▸ TRY IT:
Only one portion of the data is to be written out: from the line bearing "- dea9ae5 Update local changelog." through the line bearing "# Protocol Documentation". Write it exactly as it appears.

▸ AVAILABLE DATA:
--- --- ---

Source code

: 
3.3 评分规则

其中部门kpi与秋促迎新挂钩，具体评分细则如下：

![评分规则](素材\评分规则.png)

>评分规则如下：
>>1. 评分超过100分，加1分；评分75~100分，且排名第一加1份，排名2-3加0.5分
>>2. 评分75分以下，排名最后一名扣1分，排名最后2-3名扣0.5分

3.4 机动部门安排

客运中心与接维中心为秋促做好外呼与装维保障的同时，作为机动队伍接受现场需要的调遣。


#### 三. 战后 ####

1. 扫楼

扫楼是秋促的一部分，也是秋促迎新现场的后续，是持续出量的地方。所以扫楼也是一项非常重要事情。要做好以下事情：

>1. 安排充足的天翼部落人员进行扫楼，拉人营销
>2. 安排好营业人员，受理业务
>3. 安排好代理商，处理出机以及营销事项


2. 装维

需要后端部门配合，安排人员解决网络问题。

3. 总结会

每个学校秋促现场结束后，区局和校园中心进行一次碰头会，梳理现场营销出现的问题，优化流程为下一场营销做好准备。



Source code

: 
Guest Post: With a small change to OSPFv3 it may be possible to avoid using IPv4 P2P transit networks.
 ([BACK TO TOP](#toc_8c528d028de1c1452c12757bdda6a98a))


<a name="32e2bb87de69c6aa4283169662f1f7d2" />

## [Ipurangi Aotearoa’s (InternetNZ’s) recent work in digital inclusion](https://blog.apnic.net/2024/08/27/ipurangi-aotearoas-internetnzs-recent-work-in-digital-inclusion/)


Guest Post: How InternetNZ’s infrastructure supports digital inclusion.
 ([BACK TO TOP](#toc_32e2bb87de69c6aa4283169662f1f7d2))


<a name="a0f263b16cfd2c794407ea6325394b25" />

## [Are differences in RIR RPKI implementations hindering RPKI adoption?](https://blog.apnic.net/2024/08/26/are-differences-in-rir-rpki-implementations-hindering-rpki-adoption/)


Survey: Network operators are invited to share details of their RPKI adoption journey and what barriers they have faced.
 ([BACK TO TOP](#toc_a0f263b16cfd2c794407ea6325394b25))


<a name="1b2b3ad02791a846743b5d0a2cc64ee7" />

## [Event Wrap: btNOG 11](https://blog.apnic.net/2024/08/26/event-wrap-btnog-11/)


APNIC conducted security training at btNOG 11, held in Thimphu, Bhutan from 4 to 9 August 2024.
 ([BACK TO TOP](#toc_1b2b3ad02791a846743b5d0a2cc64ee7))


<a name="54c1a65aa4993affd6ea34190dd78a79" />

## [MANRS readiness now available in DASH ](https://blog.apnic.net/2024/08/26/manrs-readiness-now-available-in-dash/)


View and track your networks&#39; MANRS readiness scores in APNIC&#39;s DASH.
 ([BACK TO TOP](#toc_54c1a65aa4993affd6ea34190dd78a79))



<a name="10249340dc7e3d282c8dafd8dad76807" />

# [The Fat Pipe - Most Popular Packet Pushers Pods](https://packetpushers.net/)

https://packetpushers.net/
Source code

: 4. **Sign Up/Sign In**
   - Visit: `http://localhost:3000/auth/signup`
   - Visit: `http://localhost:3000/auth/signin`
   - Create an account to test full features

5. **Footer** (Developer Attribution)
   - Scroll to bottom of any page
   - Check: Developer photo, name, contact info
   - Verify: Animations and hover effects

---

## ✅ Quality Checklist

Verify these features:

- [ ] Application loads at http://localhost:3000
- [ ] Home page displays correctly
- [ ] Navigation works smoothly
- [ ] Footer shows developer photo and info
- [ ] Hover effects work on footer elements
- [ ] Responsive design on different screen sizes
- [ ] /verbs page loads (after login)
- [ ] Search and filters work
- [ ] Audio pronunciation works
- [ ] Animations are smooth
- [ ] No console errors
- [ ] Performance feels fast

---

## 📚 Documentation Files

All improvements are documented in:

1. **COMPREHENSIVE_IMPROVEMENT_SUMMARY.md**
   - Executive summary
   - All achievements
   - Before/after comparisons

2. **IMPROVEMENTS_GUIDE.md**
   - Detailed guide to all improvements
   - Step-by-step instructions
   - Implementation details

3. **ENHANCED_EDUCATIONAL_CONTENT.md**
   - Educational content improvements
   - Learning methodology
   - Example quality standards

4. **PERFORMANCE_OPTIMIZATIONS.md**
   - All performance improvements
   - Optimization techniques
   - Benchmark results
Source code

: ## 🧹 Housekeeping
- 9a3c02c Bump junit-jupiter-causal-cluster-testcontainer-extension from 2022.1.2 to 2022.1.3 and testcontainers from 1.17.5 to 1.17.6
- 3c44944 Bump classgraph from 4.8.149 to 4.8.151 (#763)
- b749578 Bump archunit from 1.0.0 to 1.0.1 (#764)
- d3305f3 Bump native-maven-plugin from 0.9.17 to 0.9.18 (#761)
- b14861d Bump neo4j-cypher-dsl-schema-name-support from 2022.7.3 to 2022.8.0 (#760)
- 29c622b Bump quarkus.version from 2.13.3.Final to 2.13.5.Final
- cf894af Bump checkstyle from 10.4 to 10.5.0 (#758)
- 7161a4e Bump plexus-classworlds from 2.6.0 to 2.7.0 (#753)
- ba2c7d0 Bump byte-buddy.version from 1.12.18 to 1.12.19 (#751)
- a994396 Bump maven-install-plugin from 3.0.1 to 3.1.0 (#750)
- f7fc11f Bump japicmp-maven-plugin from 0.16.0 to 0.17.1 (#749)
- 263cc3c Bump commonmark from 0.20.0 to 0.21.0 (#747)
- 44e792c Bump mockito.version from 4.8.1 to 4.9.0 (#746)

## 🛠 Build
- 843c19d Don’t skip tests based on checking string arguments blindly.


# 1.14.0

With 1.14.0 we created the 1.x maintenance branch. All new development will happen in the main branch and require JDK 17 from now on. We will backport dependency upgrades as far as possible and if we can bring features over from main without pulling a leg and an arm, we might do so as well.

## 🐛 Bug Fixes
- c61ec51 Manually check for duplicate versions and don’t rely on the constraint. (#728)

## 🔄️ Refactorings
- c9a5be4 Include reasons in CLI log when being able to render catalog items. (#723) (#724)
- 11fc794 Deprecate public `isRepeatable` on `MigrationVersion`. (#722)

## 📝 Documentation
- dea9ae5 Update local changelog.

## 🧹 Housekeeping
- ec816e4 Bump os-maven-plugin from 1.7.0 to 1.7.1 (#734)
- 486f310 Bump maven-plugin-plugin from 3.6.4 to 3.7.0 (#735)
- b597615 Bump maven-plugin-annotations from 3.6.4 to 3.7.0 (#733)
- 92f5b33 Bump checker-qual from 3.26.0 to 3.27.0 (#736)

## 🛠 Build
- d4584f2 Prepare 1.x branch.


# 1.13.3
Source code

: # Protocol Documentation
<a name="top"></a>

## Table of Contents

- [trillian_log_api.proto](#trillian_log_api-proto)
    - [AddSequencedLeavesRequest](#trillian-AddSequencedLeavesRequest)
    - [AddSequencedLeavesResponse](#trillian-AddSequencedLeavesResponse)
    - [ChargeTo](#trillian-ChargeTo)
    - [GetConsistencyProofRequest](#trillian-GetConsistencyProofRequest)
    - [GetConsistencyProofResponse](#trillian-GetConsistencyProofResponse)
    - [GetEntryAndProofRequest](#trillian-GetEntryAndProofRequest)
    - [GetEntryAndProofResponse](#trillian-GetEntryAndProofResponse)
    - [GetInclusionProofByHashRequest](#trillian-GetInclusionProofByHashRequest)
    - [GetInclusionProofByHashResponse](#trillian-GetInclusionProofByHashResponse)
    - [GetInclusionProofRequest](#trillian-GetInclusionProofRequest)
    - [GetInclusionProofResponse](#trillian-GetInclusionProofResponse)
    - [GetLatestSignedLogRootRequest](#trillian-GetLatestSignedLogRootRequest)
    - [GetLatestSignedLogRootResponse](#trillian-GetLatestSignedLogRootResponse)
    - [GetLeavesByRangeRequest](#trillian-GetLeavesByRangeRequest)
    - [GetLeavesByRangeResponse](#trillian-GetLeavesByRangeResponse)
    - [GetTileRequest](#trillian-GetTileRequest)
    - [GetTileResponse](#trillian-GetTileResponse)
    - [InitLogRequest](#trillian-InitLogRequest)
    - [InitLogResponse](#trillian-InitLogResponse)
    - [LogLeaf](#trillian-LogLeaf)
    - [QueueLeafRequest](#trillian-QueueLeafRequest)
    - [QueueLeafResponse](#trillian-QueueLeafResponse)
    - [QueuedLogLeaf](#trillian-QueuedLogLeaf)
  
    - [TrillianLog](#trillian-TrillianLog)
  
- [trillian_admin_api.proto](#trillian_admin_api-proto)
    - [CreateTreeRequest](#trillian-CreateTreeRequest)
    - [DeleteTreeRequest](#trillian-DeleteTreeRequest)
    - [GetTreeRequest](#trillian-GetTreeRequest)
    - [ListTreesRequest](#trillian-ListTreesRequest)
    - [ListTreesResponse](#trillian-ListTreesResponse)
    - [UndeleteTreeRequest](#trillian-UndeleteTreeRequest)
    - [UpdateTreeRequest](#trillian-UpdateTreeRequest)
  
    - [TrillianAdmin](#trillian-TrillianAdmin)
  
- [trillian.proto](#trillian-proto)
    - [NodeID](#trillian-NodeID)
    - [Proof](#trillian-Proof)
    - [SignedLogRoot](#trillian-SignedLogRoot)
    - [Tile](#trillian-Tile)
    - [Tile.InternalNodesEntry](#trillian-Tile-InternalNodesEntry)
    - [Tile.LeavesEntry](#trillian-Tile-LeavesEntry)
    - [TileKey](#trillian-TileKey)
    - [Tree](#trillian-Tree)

--- --- ---

▸ YOUR RESPONSE:
- dea9ae5 Update local changelog.

## 🧹 Housekeeping
- ec816e4 Bump os-maven-plugin from 1.7.0 to 1.7.1 (#734)
- 486f310 Bump maven-plugin-plugin from 3.6.4 to 3.7.0 (#735)
- b597615 Bump maven-plugin-annotations from 3.6.4 to 3.7.0 (#733)
- 92f5b33 Bump checker-qual from 3.26.0 to 3.27.0 (#736)

## 🛠 Build
- d4584f2 Prepare 1.x branch.


# 1.13.3
Source code

: # Protocol Documentation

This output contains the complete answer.